I am grateful to Chairman Chafee and this Committee for holding this hearing and for your interest in child care. As a single working parent, there is no issue of more importance to me than having safe, quality, accessible and affordable child care.
My daughter Shuenae is 12 years old and autistic. She is a sweet girl. She is non-verbal, she has no sense of danger and she cannot take care of herself. She requires 24 hour supervision. She attends the James E. Duckworth School in Beltsville, Maryland, an independent living school which goes up to age 21. School is over at 2:00 in the afternoon and there is no after school program.
From the ages of 2-12, Shuenae was in a family day care home with a wonderful woman who cared very much for her and was willing to work with her special needs. Although Mrs. Cunningham had been caring for Shuenae along with a child in a wheelchair for over 10 years, the county decided at the beginning of this year that she could no longer watch these two older children with special needs and the other kids in her care. Because the other child was her relative, I was given one month to make other arrangements for Shuenae.
This was not easy. I called numerous family day care providers and centers. One county facility close to my home seemed interested until I mentioned that Shuenae is autistic. They then quickly told me "we don't have space." Finally, I luckily stumbled upon an inclusion program at the Beltsville Recreation Center. I am pleased with this program which includes special needs children with regular children and has staff with special education training. But this isn't the end of the story.
Beltsville is an after school program. It is not open on school holidays or during school vacations. I always try to take my vacations to coincide with school breaks. However, my four weeks a year of vacation cannot cover all school holidays. I usually take one week in Spring, two in the Summer, and one at Christmas. During spring vacation this year, I had to locate still another day care provider willing to watch both Shuenae and my son Justin.
This coming summer, Shuenae will attend summer school. But it is only a four day a week program. I will have to find day care for Fridays for her and for the last two weeks of June and the entire month of August when there is no summer school.
The availability of quality day care is a very big problem, but so is the issue of cost. Mrs. Cunningham charged $33/week for after school care for Shuenae. The Beltsville Recreation Center charges $59/week. For the week of Spring vacation, I paid $150. Now, in addition to Shuenae, my 10 year old son Justin goes after school to stay with my sister-in-law. I pay her $20 a week. This totals 16 percent of my take-home pay.

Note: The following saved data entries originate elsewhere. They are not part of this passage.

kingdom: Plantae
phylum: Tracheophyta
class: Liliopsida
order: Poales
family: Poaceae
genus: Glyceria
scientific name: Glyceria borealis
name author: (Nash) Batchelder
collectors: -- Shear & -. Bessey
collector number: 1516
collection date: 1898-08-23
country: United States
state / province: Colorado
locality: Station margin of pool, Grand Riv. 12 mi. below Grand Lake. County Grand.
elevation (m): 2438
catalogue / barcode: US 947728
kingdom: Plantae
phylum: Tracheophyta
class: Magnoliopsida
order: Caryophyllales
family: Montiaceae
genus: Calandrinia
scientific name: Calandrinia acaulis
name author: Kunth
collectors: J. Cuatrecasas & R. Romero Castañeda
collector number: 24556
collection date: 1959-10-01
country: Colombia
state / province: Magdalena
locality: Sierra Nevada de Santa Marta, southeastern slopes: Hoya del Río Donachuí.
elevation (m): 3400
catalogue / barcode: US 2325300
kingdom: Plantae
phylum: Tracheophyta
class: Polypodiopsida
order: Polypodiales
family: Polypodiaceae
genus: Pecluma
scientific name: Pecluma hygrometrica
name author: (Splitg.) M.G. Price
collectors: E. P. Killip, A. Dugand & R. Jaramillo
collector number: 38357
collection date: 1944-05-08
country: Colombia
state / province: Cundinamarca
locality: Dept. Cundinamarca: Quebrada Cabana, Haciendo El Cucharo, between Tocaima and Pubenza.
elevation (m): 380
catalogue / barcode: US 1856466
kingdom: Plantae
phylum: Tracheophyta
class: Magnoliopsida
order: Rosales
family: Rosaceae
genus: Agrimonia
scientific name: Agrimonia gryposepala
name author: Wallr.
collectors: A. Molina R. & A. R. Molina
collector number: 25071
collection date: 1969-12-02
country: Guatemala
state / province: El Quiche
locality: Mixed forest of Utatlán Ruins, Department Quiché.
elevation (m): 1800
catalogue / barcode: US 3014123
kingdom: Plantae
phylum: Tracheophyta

And that's for an after school week. For a no-school week, or month as in the summer, I must spend 59 percent of my take-home pay. This is an impossible situation. We live in a two bedroom apartment. The two boys share one room and Shuenae and I share the other. I work hard, and I very much have the dream of owning my own home. Unfortunately, I've got all I can do to keep my head above water.
I know I am lucky in many ways. For the most part, my employer is sensitive to my family situation and allows me to work flexible hours. Nonetheless, it is very stressful to juggle the demands of work and making sure that I have good placements for my children and I'm always there to pick them up on time.
Some things must change: there must be child care for the hours people work and working hours must better conform to hours of child care available. Child care must become affordable, but at the same time child care providers must receive the pay they deserve for the important job that they do. As things stand, the system isn't working terribly well for anyone: the providers, our employers, the parents and most importantly, for our children.
Thank you for your willingness to address these issues.